今のフラメナではほぼ目視が不可能なほどであり、
どんどんとフラメナの体が切り裂かれては再生する負のループへと陥る。
「悲しいよね……見えないってのは辛いよね」
「同情してないってことは煽ってるのね……いい度胸だわ。
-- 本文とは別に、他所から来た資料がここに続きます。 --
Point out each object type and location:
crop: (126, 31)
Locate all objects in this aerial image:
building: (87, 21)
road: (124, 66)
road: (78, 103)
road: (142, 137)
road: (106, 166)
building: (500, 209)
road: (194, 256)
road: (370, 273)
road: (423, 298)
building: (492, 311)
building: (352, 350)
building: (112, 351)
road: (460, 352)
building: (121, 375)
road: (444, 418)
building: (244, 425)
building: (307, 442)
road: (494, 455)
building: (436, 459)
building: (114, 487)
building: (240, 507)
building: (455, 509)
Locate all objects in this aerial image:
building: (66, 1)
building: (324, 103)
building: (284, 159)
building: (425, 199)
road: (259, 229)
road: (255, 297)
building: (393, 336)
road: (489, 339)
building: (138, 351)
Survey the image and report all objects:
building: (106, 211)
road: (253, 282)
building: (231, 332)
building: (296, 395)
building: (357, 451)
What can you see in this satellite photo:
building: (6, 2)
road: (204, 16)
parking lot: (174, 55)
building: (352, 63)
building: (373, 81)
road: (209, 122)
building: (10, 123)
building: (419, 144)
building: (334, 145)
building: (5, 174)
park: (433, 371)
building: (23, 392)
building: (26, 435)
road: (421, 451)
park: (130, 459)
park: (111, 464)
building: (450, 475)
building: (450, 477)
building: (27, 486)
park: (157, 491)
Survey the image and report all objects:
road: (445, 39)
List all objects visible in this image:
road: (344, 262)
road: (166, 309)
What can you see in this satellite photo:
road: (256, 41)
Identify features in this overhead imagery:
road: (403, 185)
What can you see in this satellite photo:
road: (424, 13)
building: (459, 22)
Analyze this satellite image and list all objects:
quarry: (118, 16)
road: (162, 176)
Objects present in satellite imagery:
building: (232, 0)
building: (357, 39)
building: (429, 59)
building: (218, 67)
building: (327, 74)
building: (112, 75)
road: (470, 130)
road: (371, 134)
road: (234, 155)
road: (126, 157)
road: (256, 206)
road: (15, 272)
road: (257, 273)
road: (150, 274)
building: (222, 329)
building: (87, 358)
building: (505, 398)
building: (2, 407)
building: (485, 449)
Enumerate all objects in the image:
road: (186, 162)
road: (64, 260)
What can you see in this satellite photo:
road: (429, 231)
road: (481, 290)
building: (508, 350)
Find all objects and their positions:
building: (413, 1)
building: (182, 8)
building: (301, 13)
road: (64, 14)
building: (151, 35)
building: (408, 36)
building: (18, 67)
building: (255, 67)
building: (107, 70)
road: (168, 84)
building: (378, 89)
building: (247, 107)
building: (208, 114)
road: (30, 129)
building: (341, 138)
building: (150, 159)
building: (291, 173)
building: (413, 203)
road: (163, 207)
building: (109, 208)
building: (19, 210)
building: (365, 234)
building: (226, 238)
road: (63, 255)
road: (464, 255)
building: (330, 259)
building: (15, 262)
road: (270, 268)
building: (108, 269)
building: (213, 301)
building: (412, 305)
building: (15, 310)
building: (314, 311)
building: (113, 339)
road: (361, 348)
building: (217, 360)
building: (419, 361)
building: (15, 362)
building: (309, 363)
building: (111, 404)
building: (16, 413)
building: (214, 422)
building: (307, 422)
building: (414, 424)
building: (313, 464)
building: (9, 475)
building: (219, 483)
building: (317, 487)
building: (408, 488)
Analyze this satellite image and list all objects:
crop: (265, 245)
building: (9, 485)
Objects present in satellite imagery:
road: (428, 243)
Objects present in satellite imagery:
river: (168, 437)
真正面から叩き潰してあげる……っ!」
そう言った瞬間、フラメナの肩が切り裂かれる。
「でもさ……このままじゃ勝てないよね」
「あーっ本当にイライラするわね!!
煽ってくんじゃないわよっ!」
フラメナは白い火球を大量に作り出して飛ばすと、
悲嘆は水の壁を多く作り出し、正面から全て防ぎ切る。
「嘘っ、どんだけ魔力込めてるのよ」
フラメナの火球は短縮発動であったとしても、
そこらの将級魔法使い並みの威力は持っている。
「防御は完璧にしないと……痛いのは悲しいから」
悲しいと言うより辛いの方が正しそうだが、
フラメナがそう疑問を抱く前に水の斬撃が大量に飛んでくる。
「っ……まだ使いたくなかったけど!」
「あぁ……使うんだ」
フラメナは腕を横へと突き出すと腕の上を白い火が走り、瞳が桃色に変化して髪の毛の末端が赤く染まり、手足が少しだけ白く染まる。
瀕死時に見られる完全な状態ではないが、
自主的に発動できるこの状態の練度も2年で上がり、不完全ながらも非常に強くなっていた。
この状態で特に強化されるのは視力と魔力。
魔眼、魔彩の目によりフラメナは相手のオーラを見ることができる。
そこが強化されれば攻撃の予測が可能となる。
微かなオーラの動き、それが予測の要なのだ。
悲嘆は変わらず水の斬撃を放つと、それを避けて走ってくるフラメナに追加で何発も斬撃を放つ。
「それが最高速度なの? それじゃあ遅いわね!」
それすら避けられ、悲嘆はフラメナから放たれる火球を腕に受けてしまい、自主的に腕を切断して再生する。
「悲しいこと言うなぁ……確かに強いね。
腕落とす羽目になってるし……でもさ、少し優勢になったと思ってない? それ勘違いだよ」
次の瞬間、空を切り裂く轟音が響く。
それと同時に一瞬でフラメナの胸を大きく切り裂く水の斬撃、速度は先ほどのものを容易く超えており、
何が起きたのかもわからずフラメナは吹き飛んで倒れる。
本能的な動きで深傷にはならなかったが、
目視はほとんど出来なかった。
集中して少し見えるかと言うほどである。
「がっぁ……」
「なんだか勘違いしてるみたいだから言っておくけど……妾たちは君級なんて強さじゃない。
″魔王側近っていう別枠の強さなんだ″」
フラメナ以外の三人も苦戦していた。
ルルスの剣は見切られ、
ヨルバの刀は殴打に押し返され、
ユルダスは湧き出る召喚体に埋もれかけていた。
歓喜はルルスを凌駕する近接の速度。
激怒はヨルバの斬撃よりも威力の高い殴打。
恐怖はユルダスを圧倒する量の召喚体。
悲嘆はフラメナが認識できない速度の魔法。
「誰一人死なずに終われるわけないよ。
悲しいよね……でもそれが現実、この世界なんだ」
フラメナは傷を再生して立ち上がる。
「随分ナメてくれるのね。
私たちだって簡単に勝てるとは思ってないわ。
でもね……なにがなんでも勝つ気よ」
真っ直ぐなフラメナの視線。
悲嘆は舌打ちをして魔法陣を大量に展開する。
「悲しくないな……死んでもらいたくなったよ。
何度でも言うけど妾たちは勝ちにきてる」
「ならこっちも言ってやるわ。
あなたたちなんか負かしてやる」
魔王側近との乱闘が始まる。
個々での勝利が全体の勝利へと繋がる戦い、
だが戦士は彼らだけではない。
この魔王側近襲来は明確な南大陸の危機。
集え戦士、守るのだ、この南大陸を。